* _EXERCISE INPUTS_:
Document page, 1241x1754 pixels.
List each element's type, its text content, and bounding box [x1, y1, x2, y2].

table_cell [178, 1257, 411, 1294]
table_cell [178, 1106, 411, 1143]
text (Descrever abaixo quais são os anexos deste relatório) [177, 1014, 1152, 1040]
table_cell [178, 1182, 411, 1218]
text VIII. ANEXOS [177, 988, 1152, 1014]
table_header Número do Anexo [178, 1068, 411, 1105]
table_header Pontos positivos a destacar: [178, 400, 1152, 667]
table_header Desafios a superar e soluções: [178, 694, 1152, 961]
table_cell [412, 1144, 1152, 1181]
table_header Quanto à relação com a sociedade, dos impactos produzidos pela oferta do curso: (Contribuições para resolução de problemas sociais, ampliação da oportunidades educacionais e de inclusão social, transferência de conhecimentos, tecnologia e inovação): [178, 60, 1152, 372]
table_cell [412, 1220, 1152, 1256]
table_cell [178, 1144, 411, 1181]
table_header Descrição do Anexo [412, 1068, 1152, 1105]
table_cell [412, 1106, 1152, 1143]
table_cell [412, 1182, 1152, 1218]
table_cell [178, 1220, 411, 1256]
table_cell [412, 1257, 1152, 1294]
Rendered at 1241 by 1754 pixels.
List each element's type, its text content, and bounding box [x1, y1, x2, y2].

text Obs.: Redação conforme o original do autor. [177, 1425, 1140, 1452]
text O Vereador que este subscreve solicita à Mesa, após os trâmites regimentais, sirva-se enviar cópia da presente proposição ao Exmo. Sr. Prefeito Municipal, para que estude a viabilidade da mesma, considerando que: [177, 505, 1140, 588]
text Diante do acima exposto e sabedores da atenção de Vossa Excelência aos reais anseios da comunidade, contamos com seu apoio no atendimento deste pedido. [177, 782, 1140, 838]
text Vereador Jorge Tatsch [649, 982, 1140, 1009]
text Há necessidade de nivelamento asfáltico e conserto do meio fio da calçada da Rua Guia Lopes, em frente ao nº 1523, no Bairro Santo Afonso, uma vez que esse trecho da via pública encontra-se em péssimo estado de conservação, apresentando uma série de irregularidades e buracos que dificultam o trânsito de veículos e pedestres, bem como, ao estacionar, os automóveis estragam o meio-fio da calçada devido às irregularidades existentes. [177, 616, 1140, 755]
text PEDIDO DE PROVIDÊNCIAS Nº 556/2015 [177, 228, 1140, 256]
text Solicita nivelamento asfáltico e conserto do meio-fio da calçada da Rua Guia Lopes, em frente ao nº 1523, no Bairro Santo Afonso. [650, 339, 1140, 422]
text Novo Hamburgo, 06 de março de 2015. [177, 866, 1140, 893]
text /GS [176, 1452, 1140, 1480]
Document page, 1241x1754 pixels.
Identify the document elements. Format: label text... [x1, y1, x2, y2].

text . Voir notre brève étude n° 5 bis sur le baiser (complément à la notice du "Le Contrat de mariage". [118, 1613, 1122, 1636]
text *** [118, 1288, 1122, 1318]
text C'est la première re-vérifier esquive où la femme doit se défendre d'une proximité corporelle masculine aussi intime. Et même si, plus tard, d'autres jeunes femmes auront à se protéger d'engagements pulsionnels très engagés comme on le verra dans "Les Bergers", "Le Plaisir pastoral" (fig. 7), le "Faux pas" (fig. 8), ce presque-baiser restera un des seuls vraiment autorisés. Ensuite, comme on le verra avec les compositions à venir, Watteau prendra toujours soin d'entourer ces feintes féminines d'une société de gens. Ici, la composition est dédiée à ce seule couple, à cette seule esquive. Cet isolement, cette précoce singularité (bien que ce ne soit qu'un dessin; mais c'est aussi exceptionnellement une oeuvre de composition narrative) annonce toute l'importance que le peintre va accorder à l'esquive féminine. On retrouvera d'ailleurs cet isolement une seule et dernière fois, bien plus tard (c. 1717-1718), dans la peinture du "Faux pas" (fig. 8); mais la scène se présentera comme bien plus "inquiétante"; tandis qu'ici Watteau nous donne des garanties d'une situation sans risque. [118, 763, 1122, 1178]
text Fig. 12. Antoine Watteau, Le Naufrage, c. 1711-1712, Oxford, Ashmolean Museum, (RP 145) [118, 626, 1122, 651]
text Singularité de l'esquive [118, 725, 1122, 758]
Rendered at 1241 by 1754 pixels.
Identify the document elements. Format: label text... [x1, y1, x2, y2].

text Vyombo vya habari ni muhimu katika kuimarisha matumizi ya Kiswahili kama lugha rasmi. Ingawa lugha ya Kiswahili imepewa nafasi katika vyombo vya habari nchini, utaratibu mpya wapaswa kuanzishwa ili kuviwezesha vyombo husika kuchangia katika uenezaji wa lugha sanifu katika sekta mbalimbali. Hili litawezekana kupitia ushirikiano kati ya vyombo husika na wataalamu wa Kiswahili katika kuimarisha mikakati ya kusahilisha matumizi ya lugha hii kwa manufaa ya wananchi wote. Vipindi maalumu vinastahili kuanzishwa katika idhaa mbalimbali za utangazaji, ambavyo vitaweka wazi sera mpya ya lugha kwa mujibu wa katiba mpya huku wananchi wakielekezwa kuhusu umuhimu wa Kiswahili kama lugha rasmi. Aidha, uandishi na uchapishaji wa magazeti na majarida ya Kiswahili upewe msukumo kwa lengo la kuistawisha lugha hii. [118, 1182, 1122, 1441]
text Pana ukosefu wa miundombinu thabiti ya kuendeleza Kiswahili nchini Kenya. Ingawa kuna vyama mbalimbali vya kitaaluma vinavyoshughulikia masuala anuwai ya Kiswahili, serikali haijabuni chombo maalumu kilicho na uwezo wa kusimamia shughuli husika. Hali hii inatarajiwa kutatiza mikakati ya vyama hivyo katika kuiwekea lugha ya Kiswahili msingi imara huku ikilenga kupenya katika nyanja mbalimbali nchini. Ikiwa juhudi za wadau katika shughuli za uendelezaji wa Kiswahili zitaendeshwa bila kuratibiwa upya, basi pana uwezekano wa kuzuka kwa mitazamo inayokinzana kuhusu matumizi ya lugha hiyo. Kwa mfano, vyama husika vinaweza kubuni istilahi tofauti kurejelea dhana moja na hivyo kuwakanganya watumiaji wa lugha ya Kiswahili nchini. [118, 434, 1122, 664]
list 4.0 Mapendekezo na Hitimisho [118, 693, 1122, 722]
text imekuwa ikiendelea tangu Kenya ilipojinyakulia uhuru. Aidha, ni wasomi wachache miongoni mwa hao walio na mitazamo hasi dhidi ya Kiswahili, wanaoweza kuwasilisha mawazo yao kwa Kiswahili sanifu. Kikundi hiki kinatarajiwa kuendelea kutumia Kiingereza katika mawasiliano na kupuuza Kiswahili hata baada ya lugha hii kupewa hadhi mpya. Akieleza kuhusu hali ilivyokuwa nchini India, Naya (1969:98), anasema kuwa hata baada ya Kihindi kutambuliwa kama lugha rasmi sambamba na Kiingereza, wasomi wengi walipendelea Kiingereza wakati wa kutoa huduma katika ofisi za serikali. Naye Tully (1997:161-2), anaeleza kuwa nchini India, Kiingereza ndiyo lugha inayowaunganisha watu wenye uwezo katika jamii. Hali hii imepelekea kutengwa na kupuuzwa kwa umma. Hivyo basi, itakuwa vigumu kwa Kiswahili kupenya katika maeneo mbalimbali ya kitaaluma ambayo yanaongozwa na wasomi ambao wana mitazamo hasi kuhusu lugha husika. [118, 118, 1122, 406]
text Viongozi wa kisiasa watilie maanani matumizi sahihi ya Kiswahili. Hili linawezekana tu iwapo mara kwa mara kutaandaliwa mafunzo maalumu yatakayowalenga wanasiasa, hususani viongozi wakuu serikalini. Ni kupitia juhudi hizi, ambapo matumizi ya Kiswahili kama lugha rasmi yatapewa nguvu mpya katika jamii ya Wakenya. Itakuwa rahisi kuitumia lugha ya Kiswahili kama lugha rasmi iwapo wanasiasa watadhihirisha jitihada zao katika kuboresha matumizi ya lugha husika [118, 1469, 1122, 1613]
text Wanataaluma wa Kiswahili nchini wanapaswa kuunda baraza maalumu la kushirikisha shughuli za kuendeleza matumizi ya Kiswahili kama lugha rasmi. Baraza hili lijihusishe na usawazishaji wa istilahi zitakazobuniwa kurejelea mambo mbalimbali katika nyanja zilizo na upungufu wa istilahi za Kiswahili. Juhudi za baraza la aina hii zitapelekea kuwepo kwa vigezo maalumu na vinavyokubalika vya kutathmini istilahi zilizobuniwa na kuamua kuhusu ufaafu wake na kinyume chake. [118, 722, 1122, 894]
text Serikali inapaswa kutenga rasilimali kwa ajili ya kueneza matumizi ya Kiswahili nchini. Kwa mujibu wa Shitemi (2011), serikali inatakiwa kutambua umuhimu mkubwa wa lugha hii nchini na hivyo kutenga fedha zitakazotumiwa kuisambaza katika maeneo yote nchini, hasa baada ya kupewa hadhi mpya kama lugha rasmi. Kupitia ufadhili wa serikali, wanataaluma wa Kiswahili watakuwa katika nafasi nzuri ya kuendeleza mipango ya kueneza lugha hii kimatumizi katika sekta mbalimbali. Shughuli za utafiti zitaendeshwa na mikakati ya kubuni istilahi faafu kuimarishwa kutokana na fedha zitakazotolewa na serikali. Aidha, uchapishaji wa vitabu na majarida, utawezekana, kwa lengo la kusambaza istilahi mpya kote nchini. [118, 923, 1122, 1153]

* _DESCRIPTION OF THE TASK_:
Format the lines of the data from the line with "table_cell [178, 1257, 411, 1294]" up to and including the line with "table_cell [412, 1144, 1152, 1181]" as a JSON list of strings, one string per line, leaving out any blank lines.

* _FINISHED EXERCISE_:
[
  "table_cell [178, 1257, 411, 1294]",
  "table_cell [178, 1106, 411, 1143]",
  "text (Descrever abaixo quais são os anexos deste relatório) [177, 1014, 1152, 1040]",
  "table_cell [178, 1182, 411, 1218]",
  "text VIII. ANEXOS [177, 988, 1152, 1014]",
  "table_header Número do Anexo [178, 1068, 411, 1105]",
  "table_header Pontos positivos a destacar: [178, 400, 1152, 667]",
  "table_header Desafios a superar e soluções: [178, 694, 1152, 961]",
  "table_cell [412, 1144, 1152, 1181]"
]